◆ YOUR OBJECTIVE ◆
Copy every row below word for word, with nothing added, dropped or changed.

◆ INPUT ◆
>>>
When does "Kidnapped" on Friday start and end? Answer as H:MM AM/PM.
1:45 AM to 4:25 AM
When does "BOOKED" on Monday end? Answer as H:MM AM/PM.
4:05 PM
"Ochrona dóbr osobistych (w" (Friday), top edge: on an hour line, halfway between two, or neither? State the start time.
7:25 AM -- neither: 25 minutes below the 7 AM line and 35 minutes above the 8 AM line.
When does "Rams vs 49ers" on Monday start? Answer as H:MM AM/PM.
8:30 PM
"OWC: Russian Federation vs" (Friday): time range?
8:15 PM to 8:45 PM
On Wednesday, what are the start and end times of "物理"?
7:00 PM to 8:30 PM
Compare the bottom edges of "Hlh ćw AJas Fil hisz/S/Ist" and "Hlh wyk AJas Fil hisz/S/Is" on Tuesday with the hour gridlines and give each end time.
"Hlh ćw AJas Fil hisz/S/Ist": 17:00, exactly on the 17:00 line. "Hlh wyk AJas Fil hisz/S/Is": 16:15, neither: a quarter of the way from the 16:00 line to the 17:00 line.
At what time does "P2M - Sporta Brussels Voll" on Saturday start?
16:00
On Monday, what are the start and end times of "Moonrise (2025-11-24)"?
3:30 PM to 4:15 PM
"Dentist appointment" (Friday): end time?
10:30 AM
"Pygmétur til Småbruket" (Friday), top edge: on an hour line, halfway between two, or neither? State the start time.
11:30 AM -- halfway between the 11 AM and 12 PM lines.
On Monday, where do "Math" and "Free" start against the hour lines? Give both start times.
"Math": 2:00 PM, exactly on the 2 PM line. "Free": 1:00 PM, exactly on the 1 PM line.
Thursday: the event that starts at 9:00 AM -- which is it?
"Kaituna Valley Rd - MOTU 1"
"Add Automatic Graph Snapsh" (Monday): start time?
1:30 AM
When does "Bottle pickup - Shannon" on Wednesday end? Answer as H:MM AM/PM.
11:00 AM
<<<
◆ THE OUTPUT ◆
When does "Kidnapped" on Friday start and end? Answer as H:MM AM/PM.
1:45 AM to 4:25 AM
When does "BOOKED" on Monday end? Answer as H:MM AM/PM.
4:05 PM
"Ochrona dóbr osobistych (w" (Friday), top edge: on an hour line, halfway between two, or neither? State the start time.
7:25 AM -- neither: 25 minutes below the 7 AM line and 35 minutes above the 8 AM line.
When does "Rams vs 49ers" on Monday start? Answer as H:MM AM/PM.
8:30 PM
"OWC: Russian Federation vs" (Friday): time range?
8:15 PM to 8:45 PM
On Wednesday, what are the start and end times of "物理"?
7:00 PM to 8:30 PM
Compare the bottom edges of "Hlh ćw AJas Fil hisz/S/Ist" and "Hlh wyk AJas Fil hisz/S/Is" on Tuesday with the hour gridlines and give each end time.
"Hlh ćw AJas Fil hisz/S/Ist": 17:00, exactly on the 17:00 line. "Hlh wyk AJas Fil hisz/S/Is": 16:15, neither: a quarter of the way from the 16:00 line to the 17:00 line.
At what time does "P2M - Sporta Brussels Voll" on Saturday start?
16:00
On Monday, what are the start and end times of "Moonrise (2025-11-24)"?
3:30 PM to 4:15 PM
"Dentist appointment" (Friday): end time?
10:30 AM
"Pygmétur til Småbruket" (Friday), top edge: on an hour line, halfway between two, or neither? State the start time.
11:30 AM -- halfway between the 11 AM and 12 PM lines.
On Monday, where do "Math" and "Free" start against the hour lines? Give both start times.
"Math": 2:00 PM, exactly on the 2 PM line. "Free": 1:00 PM, exactly on the 1 PM line.
Thursday: the event that starts at 9:00 AM -- which is it?
"Kaituna Valley Rd - MOTU 1"
"Add Automatic Graph Snapsh" (Monday): start time?
1:30 AM
When does "Bottle pickup - Shannon" on Wednesday end? Answer as H:MM AM/PM.
11:00 AM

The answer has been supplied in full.